Lane-change accidents happen often on Maryland roads. Due to the nature of these accidents, determining the at-fault driver can be challenging.
More than 90% of car accidents are due to human error, lane change crashes included. Establishing fault is crucial in determining the party responsible for damages and injuries sustained in the crash.
Determining the cause
According to a recent study conducted by the International Association of Traffic and Safety Sciences, the majority of lane change accidents occur due to:
- Distractions and diversions
- Sudden and unsafe lane changes
- Lack of awareness or recognition of surroundings, typically in avoiding mirror checks
- Failure to glance or observe road space in the blind spot
- Failure to use a turn signal
- Differences in vehicle speeds
Lane change crashes happen when two cars are in close proximity to one another and collide during a merge or when one car is traveling faster or slower than another. These accidents are typically rear-end collisions or side vehicle crashes due to the point of impact.

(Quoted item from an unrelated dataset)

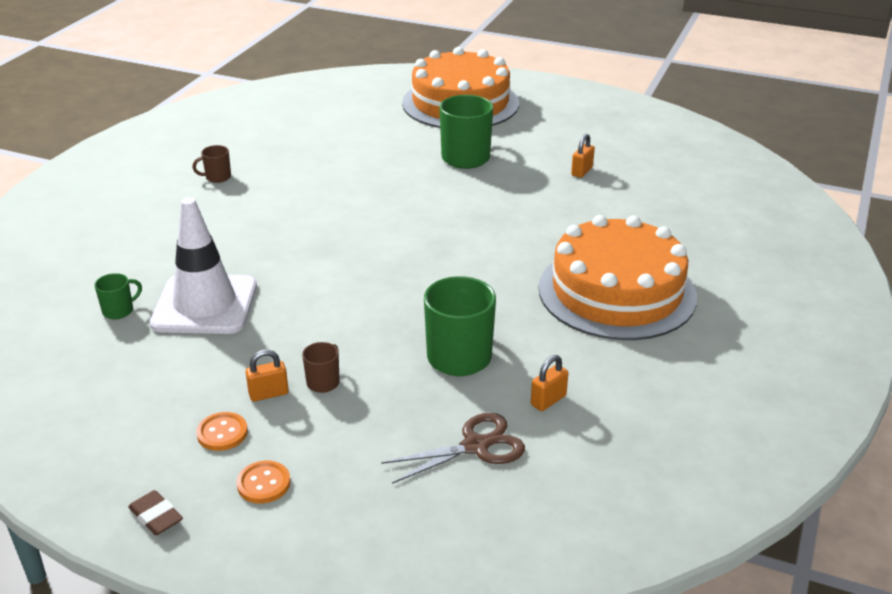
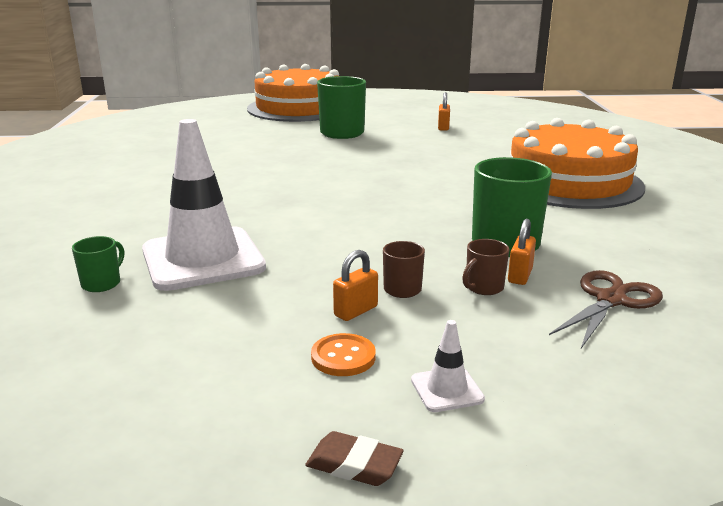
camera: 25 degrees left, 10 degrees down
(217, 177) = (120, 174): brown mug -> brown mug (483, 287)
(263, 483) = (447, 389): orange button -> white traffic cone
(548, 400) = (621, 254): orange padlock -> orange padlock (520, 276)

Determining fault and liability
Typically, the merging car is at fault in a lane-change collision, as vehicles may only change lanes when it is reasonably safe to do so. However, any driver found driving while intoxicated, distracted or in violation of traffic laws acted negligently and unlawfully, and can maintain liability for the collision.
Statements from witnesses and collision experts, police reports and any relevant surveillance footage or information can also prove fault in a lane-change accident. Because lane-change accidents often result in injuries and fatalities, determining liability is important in order to obtain adequate compensation for damages.